The schistosoma parasite has the amazing ability to penetrate the skin (McKerrow and Salter 2002) of its host rather than relying on an insect vector or a wound to overcome the skin barrier. In order to enter the skin the parasite releases proteases that degrade keratin, collagen and other extracellular matrix (ECM) proteins. Without invasive behaviour the parasite could not enter its definitive host and would die, especially since survival of cercaria is limited to under 30 hours (100% infective for 3 hours, 50% infective after 8 hours) (Oliver 1966) in water. Rather than producing the proteases upon induction, they are premade and stored in a specialized gland - called acetabular gland complex – at the posterior region of the head (Fishelson et al. 1992) of the parasite, avoiding time delay caused by transcription/translation mechanism. This also implies though that the parasite cannot release proteases constitutively but needs a mechanism to sense the presence of a nearby host.
Why do we want to induce invasive behaviour?

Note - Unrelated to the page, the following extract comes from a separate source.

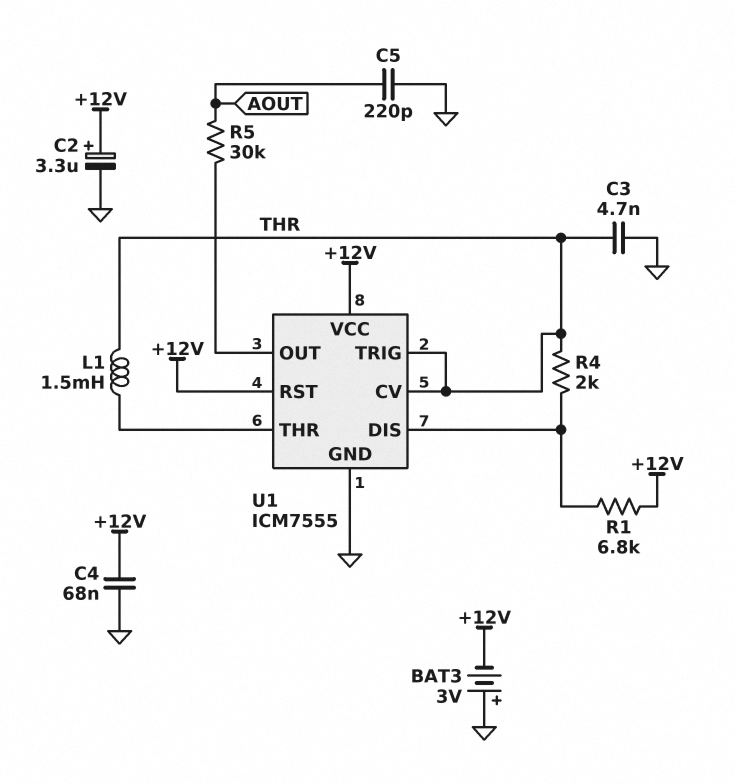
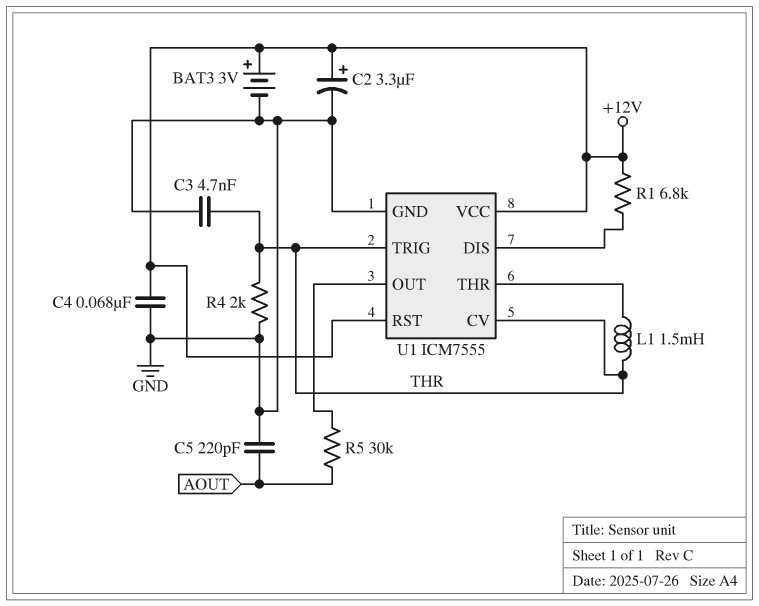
BAT3: 3V (plus GND, minus +12V) -> 3V (plus +12V, minus GND)
R4: 2k (THR, U1/DIS) -> 2k (GND, THR)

We want to exploit the proteases produced as part of invasive behaviour to activate our quorum-sensing based system. The proteases provide a unique way to specifically detect schistosoma in water sample and are an integral part to this system. As explained before proteases are only released as part of the invasive behaviour that has to induced.

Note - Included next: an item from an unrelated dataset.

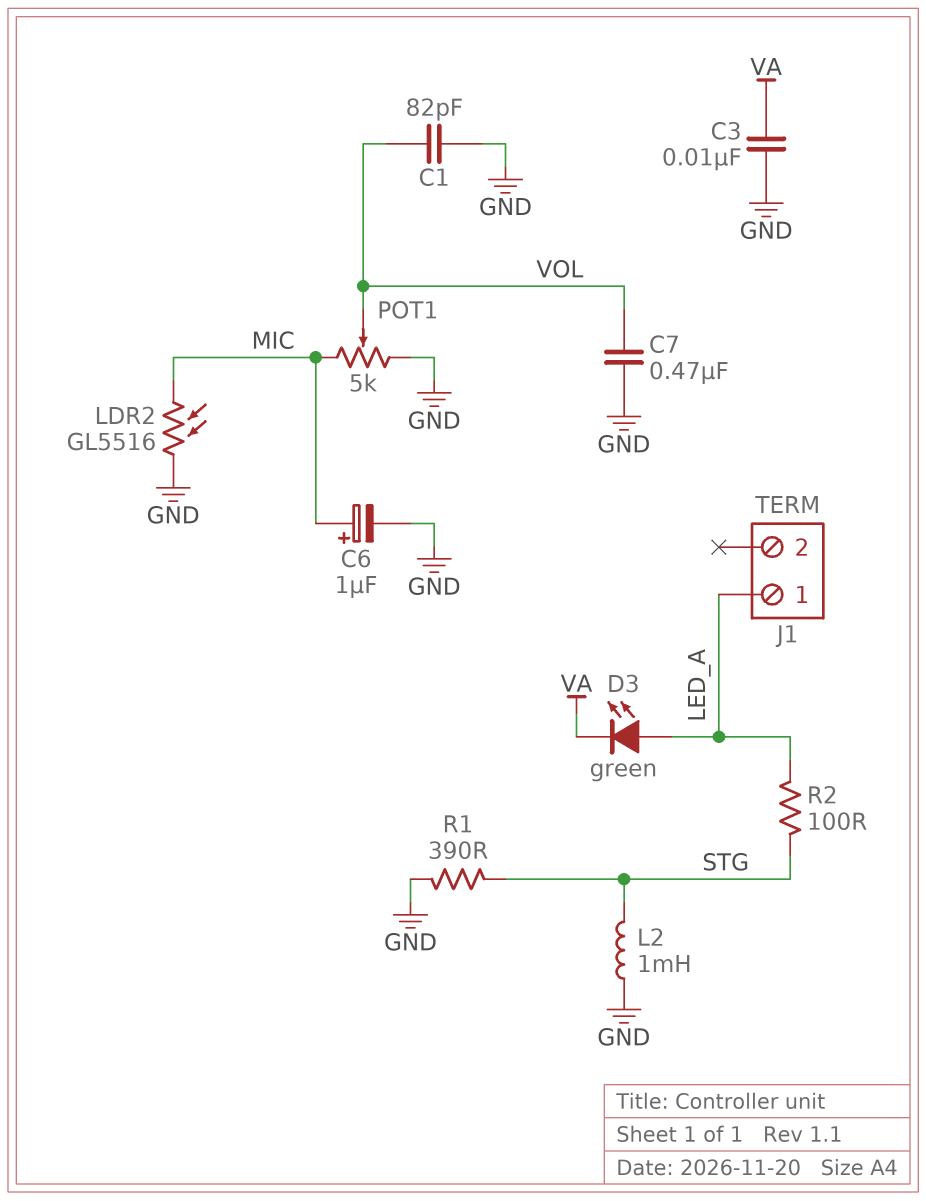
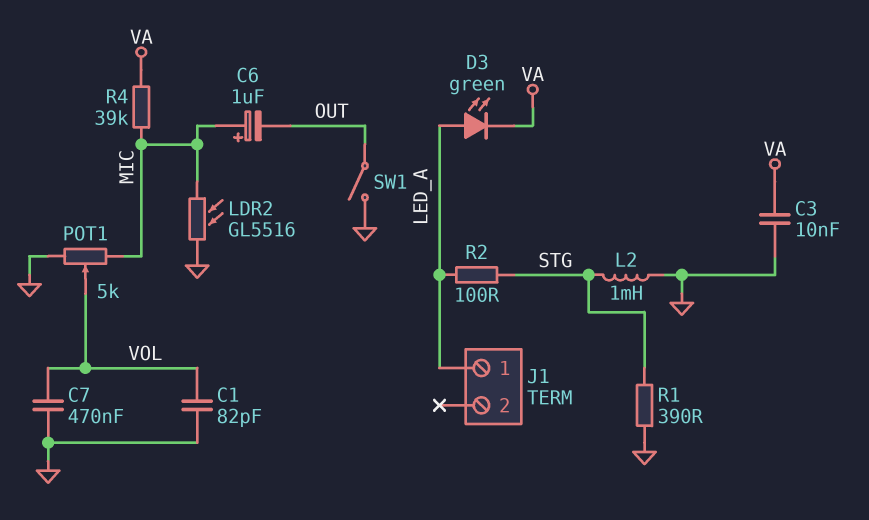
C6: 1uF (plus MIC, minus GND) -> 1uF (plus MIC, minus OUT)
R4: none -> 39k (MIC, VA)
SW1: none -> switch (GND, OUT)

How is invasive behaviour induced naturally?
As the cercaria want to penetrate skin, they have specialized sensory systems able to detect skin fat in particular fatty acids. In schistosoma species that infect humans, cercariae are attracted to light (positively phototropic)and thus congregate near the surface of shallow water in order to maximise human contact. Additionally Cercariae follow a thermal gradient towards the host body. Upon contact with human skin, cercariae respond to chemical signals, particularly medium-chain free fatty acids, as a signal for skin invasion (McKerrow and Salter 2002): Of the C18 acids examined, stearic (18:0) is inactive, oleic (18:1) slightly active, linoleic (18:2) and linolenic (18:3) acids highly active (Austin et al. 1974). These stimuli lead to signal-dependent breakdown of inositol phospholipids which is directly linked to activation of protein kinase C (via elevated diacylglycerol level) and mobilization of calicium (via elevated levels of inositol triphosphate) which in turn evokes subsequent cellular response such as release reactions (Matsumura et al. 1991).
How can we induce invasive behaviour?
In order to induce invasive behaviour in the lab we should aim at providing as many natural stimuli as possible: Temperature can be adjusted by transferring the cercaria to warmer water or raising the temperature of the water. In order to trigger protease release, the presence of fatty acids will be essential and Austin et al. (1974) used crude egg lecithin, where oleic acid was shown to be the most abundant fatty acid and probably the biggest stimulant as well. Alternatively chemically synthesised fatty acids could be used, skin fat extracts or fatty acids synthesised by our GM organisms itself. All of the later possibilities seems more expensive or labour intensive than the commercially available egg lecithin.
Outline of the way we could deal with inducing invasive behaviour
If the GM bacteria are stored as spores we can add the fatty acids maybe in form of a small tablet or capsule. This prevents activated bacteria from metabolizing the stimulus. When the water sample is added, the tablet will dissolve and the releases acids will activate invasive behaviour in the parasite if present, triggering the protease detection system.